Capstone Project: Using a Batter's Offensive Statistics to Predict Their Last Season Played Batting Average, Runs Batted-In (RBI's) and Homeruns
Can regression models be created to accurately predict a players batting average, runs batted-in (RBI's) and homeruns of their last season played?
- Obtain baseball data from trusted sources.
- Learn how to aggregate the multiple csv files into the form I need.
- Pick multiple regression models and compare their performance on unseen data.
- Which model performed best for each metric (HR's, RBI's, AVE)?
- Determine which features are most important to predicting each target.

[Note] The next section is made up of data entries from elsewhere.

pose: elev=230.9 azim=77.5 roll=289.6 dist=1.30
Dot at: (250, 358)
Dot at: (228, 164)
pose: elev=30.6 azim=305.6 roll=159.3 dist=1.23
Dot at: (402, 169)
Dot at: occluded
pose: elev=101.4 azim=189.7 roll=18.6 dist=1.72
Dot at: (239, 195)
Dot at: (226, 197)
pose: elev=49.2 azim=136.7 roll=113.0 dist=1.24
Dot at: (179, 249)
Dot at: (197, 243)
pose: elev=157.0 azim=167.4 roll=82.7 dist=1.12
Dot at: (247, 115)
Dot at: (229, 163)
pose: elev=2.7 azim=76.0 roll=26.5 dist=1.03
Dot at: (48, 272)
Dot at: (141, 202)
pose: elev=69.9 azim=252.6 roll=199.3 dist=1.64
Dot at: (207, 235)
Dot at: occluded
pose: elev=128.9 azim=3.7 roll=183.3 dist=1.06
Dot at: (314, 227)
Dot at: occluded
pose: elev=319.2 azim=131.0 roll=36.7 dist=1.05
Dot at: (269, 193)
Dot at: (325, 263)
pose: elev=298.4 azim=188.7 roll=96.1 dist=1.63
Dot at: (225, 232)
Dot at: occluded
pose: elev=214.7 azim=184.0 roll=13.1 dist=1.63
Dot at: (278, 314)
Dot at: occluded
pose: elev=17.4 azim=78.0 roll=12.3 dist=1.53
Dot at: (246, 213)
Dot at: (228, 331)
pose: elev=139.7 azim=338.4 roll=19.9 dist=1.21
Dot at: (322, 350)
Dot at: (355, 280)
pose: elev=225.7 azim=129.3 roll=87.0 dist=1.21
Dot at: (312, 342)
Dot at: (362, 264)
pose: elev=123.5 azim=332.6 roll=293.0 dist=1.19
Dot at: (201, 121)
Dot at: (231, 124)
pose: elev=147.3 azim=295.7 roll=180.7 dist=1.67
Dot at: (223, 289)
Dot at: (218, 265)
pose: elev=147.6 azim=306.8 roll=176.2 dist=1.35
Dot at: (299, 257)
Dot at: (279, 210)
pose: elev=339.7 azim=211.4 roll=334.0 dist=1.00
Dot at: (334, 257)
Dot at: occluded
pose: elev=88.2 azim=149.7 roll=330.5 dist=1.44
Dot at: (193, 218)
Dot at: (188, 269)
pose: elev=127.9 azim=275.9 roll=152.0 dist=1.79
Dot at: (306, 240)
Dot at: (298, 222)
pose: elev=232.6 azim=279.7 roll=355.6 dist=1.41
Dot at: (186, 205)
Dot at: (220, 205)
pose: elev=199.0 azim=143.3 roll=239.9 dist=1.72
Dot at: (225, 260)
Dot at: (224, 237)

- How can we use this information to improve our ability to predict a players performance using historical data?
- Batting.csv
- People.csv
- retrosplits
- Most of the data in the Databank is provided by Chadwick Baseball Bureau (http://www.chadwick-bureau.com). The data differ from the data the Bureau provides to its clients in that it contains less detail, is updated less frequently, and is provided on an as-is basis.
The Databank is historically based in part on the Lahman Baseball Database, version 2015-01-24, which is Copyright (C) 1996-2015 by Sean Lahman.
The tables Parks.csv and HomeGames.csv are based on the game logs and park code table published by Retrosheet. This information is available free of charge from and is copyrighted by Retrosheet. Interested parties may contact Retrosheet at http://www.retrosheet.org.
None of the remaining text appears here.